Alternatively, you ask, “What did you bring from that life? What did you carry over? How does that life influence you now?” Let’s say that a woman refuses to start a family out of fear of losing children. Let’s say that in a past life, her children died and that person decided to never have more children to avoid losing them again. Such cycles influence your relationships and choices in your current life. When you resolve them, so that the unconscious cannot continue that cycle anymore, the physical aches and pains go away by themselves.
M. Reşat Güner:
Exactly. The unconscious is a multi-layered structure and so are our minds. We have somatic minds, which means our bodies have their own memory and nervous system. There is also another “brain” in our intestines and hearts, called the enteric, and it carries memories as well. None of our emotions come out of thin air. Some people hone their talents to perfection, and this doesn’t arise from nothing either. I’m a musician, so I notice many examples in the field of music. Children at a very young age can sometimes play with such maturity and ardor that it is inconceivable that they learned within such a short period. It follows that behind such talents there is also the effort spent in past lives, and these are somewhat connected to each other. Therefore, the emotions, feelings, thoughts, beliefs (i.e., the unconscious material, the material that constitutes our identities) is not known to us. Even though we are unaware of it, it influences our lives nevertheless. It follows then that if a person experiences some obstacles in his current life due to remembered experiences from a past life, then regression therapy may hit the target. Many examples prove the efficacy of this work.
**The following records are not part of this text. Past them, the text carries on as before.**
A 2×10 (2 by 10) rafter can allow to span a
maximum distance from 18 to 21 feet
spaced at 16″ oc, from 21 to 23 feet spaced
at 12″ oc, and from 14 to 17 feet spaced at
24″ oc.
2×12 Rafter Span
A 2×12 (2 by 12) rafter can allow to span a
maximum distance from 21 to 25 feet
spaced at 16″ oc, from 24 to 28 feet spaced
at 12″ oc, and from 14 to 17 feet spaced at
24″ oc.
Let me put it this way: I have personally conducted at least five sessions with a client where we do not talk about topics such as regression or past lives. He or she comes to seek advice about various problems, and during the first session, he or she sits down and at the moment the client’s eyes are closed, whoosh! He or she is experiencing the past-life memory related to the problem. This has happened directly before I could even say anything…
To evoke past-life memories, we normally use various methods and techniques that are specific for each client, but in cases like the above, we don’t need to do anything. The client closes his or her eyes and is in the memory. What does this tell us? No conversation has taken place yet, and there was no introduction or information given. This shows that memories are at the root of some people’s problems. Such memories are evoked or brought to the surface with various techniques, where they are then worked on and ultimately dissolved. The effect of this continues to work in the client’s life. Occasionally, we work with clients for only one session if the energetic change (which occurs slowly at the unconscious level) is deep enough to continue transmitting its energy. When the change at the energetic level is allowed to occur, after a while, the brain, nervous system, and the enteric nervous system digest this change and begin to adapt to it. We call this transformation.
Hasan “Sonsuz” Çeliktaş:
We are somehow like computers, and this sounds like software we carry over from the past. Think of how your computer starts to slow down over time because too many programs are working at the same time or you’ve inadvertently installed a virus. You spend your energy, but you still can’t get the intended performance from your computer.
I think we can summarize regression work as identifying these unnecessary programs working in the background. They pointlessly waste energy, so they need to be shut down.
Thank you both for the invaluable information you have shared with us in this interview. I’m sure it won’t be the last.